After Catholic Emancipation, Irish Catholics were organised into a deeply religious and conservative church under Archbishop Paul Cullen.
In 1859 Piedmont kick-started the unification of Italy under its King Victor Emmanuel II. Italy was divided between Piedmont and Austrian Venetia in the north, Tuscany, Parma, Modena in the centre, the Papal States, and the kingdom of Naples and Sicily. After the central states were peacefully annexed by Piedmont, Pope Pius IX called on Catholics to defend him.
Irish people followed events in Italy. Newspapers were cheaper and more numerous after the 1850s. Telegraphs facilitated faster news transmission while the new railways enabled wider distribution. Events in Italy generated a savage media war. Catholic bishops and priests called for prayers and funds were raised (equivalent to €8 million today).
Garibaldi invaded Sicily and the Italian mainland. Irish-born Austrian army officers started recruitment along with bishops and Alexander M Sullivan, editor of the Nation newspaper. Recruitment committees and priests selected recruits. Most were artisans, farmers, clerks, teachers, students, former British soldiers and policemen. Few had military experience. Religious impulses, thirst for adventure, escape from dead-end jobs, and the opportunity to travel impelled them towards Italy. Some were simply up for a fight.
Getting to Italy was easy. They travelled by rail and cross-channel steamers to Britain, Belgium and France and onwards by rail/boat to Italy. The cost was a little over £13. The trip was a great experience, as many had never ventured far from their own localities.
The papal army rapidly expanded under French General Cristoforo Lamoricière. Recruits from Austria, France, Belgium, Germany and Switzerland doubled its size to over 20,000. The Irish added 1,300, becoming known as the Irish brigade at home and St Patrick’s battalion of the papal army in Italy. The Pope’s army was poorly organised. French professional soldiers formed its high command. Officers and NCOs were lacking and Italian papal soldiers unreliable. Harsh military discipline and training separated out the unfit to serve, sick and disillusioned. About 300 returned to Ireland.

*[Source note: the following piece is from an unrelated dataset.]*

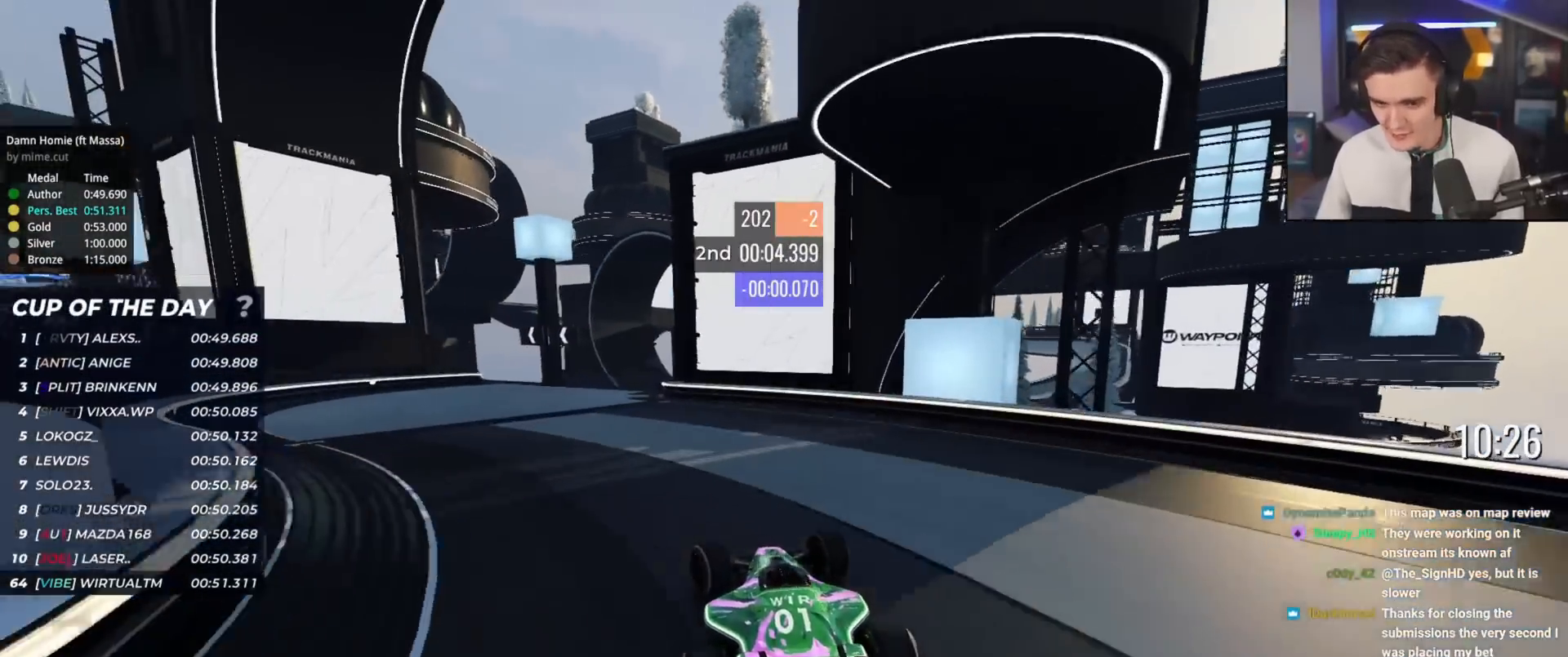
{"keys": ["left", "up"], "events": [[17, "left", "up"], [150, "left", "down"]]}
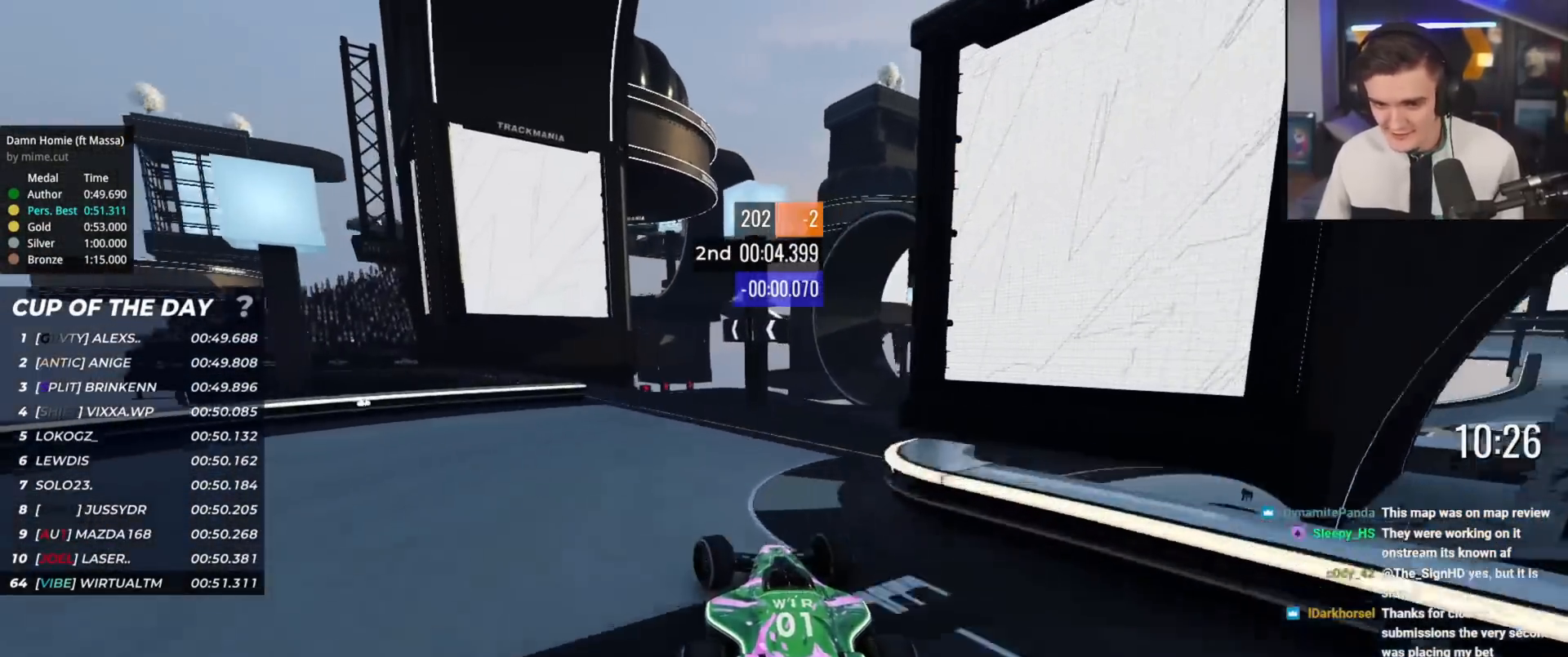
{"keys": ["up"], "events": [[66, "left", "up"], [267, "right", "down"], [450, "right", "up"]]}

By September the race for Rome was on. Garibaldi demanded an Italian republic. Piedmont chief minister Camillo Cavour checkmated him. Garibaldi took Naples, Cavour invaded the Papal States with his formidable army. Lamoricière placed a line of garrisons across Italy to repel them.
At Perugia 145 Irish fought bravely alongside Austrians and Swiss-Germans against overwhelming force before surrendering. At Spoleto Irish brigade leader Major Myles O’Reilly commanded a multinational force of Irish (345), Austrian, Franco-Belgians, Swiss-Germans and Italians. Outnumbered and outgunned they held out for a day. Italian military historians praised O’Reilly’s stout defence.
The papal field army was routed at Castelfidardo when Lamoricière was cut off en route to Ancona. The 105 Irish were mentioned favourably by the Piedmontese.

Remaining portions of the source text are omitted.